Previously, the company designed its own processor, video, audio, and operating system, developing on Microsoft products, Zenkus says. “We have a need to cut our time to market,” he says. “We need to have an operating system that is not going to cost us an arm and a leg, and one that is going to be stable to run 24/7 365 days a year. This is
why we choose to use Linux.”

David Taylor, vice president of Professional Services for Caldera, says in addition to the the low cost and stability of Linux, its ability to be customized and its small footprint on a variety of devices convinced Incredible to make the switch. “Microsoft operating systems aren’t terribly well known for their lack of appetite for hardware,” Taylor says. “And Linux is open. Someone like Incredible is quite frustrated that Microsoft wouldn’t let them in the door to customize it in any way.”

Taylor predicts growth in Linux use in gaming, especially crossing over from coin-operating markets to home entertainment consoles. “That’s the potential here, as you see Linux permeating into these parallel industries, but there could be some crossover as well. There are others secretly evaluating this stuff, and I think there’s a start of a trend here.”

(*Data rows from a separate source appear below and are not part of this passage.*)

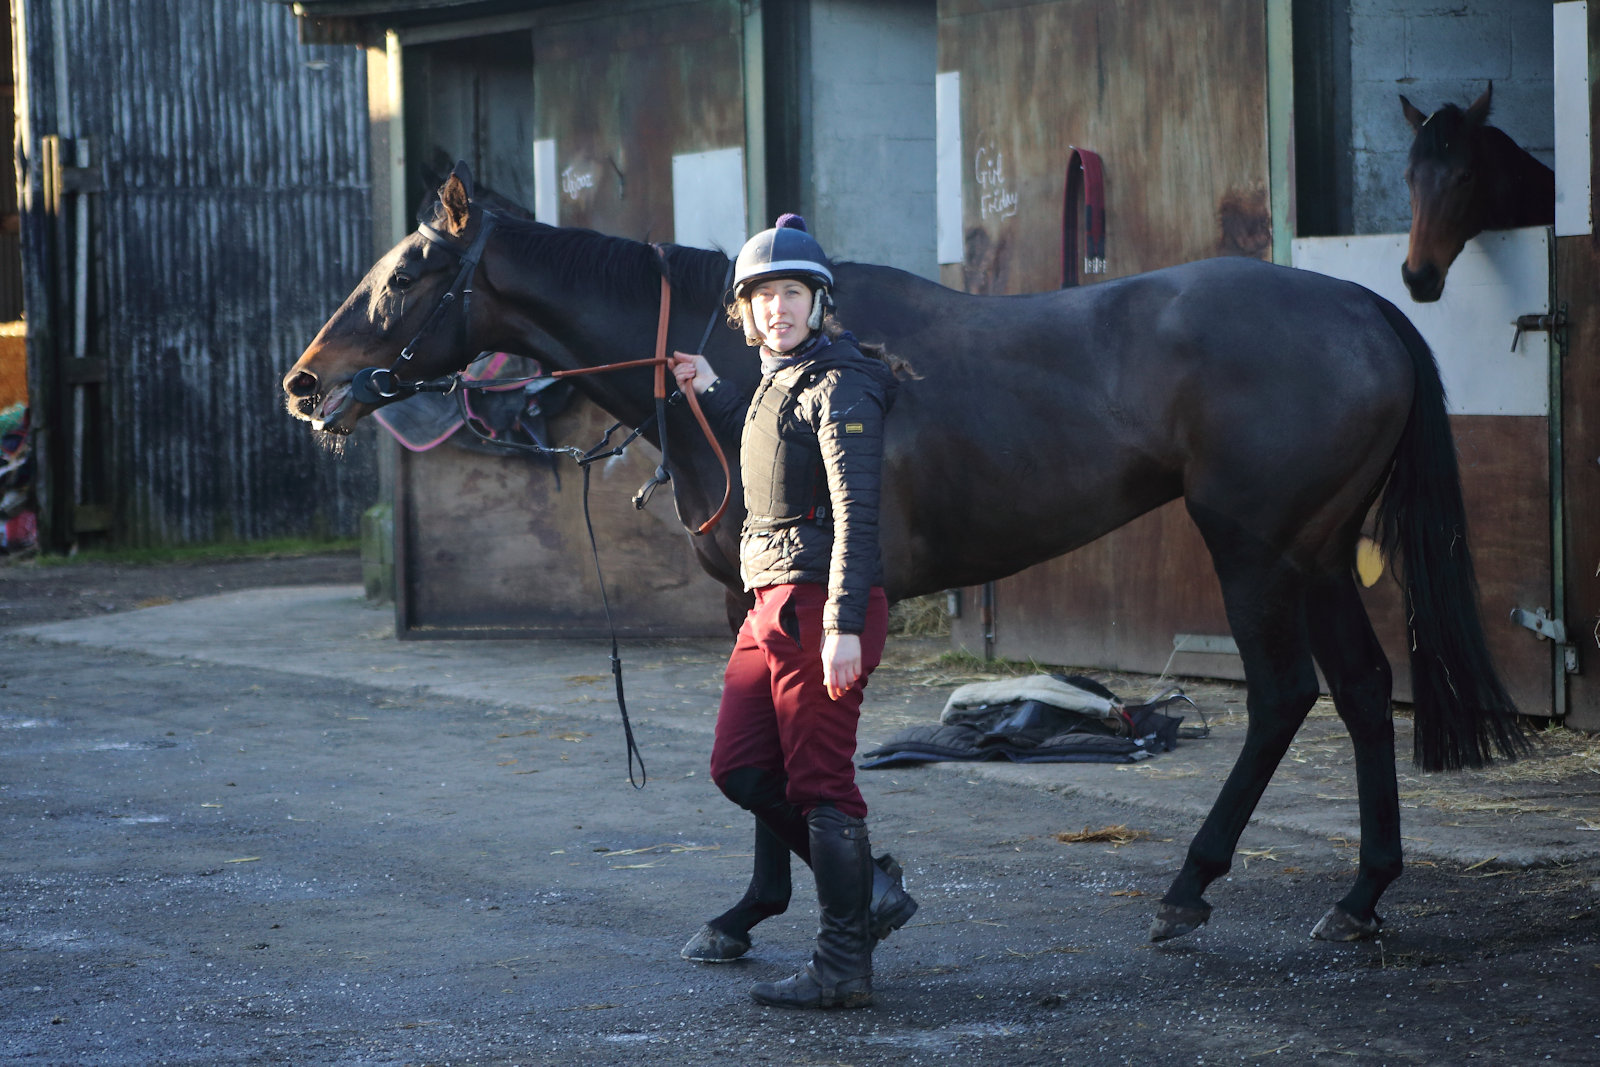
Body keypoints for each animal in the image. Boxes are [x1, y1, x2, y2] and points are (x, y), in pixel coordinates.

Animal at [282, 162, 1526, 945]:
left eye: (406, 275)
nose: (302, 382)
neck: (750, 371)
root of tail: (1367, 312)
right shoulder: (753, 601)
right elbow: (755, 764)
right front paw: (750, 911)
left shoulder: (813, 599)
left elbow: (782, 769)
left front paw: (855, 888)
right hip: (1315, 552)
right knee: (1361, 691)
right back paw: (1359, 896)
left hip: (1257, 549)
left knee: (1281, 695)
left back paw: (1189, 888)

Incredible is moving all its development from a Windows platform to Linux, Zenkus adds, and the company has been happy with the transition after going through a Linux learning curve.

“I’ve never seen people come together before, like the people involved in Linux,” he says. “From kernel updates daily (www.kernel.org), to the desktop environment KDE, to a FREE!! development IDE like kDevelop (www.kdevelop.org), not to mention all the other great FREE programs written to make life easier. Why would I want to go back to
Blue Screens of DEATH?”

In slightly different twist on Linux gaming, video gambling device maker Shuffle Master is also using Linux, in this case Red Hat, to be part of its Shuffle Master Operating System for video slots, video poker, and other games. The company is now testing the Linux system.

Last month, Wells Fargo’s Van Kasper gave Shuffle Master’s stock a “buy” rating, in part because the company’s Linux-based game platform, “which is intended to standardize the operating software functionality of slot games, could contribute to future growth,” according to a press release.

Fred Lychock, director of product development for slot products at Shuffle Master, says the company plans to market its video gaming machines to other gaming software companies. The company itself is licensed to provide games in 130 jurisdictions.

Linux provides Shuffle Master a secure, configurable platform, Lychock says.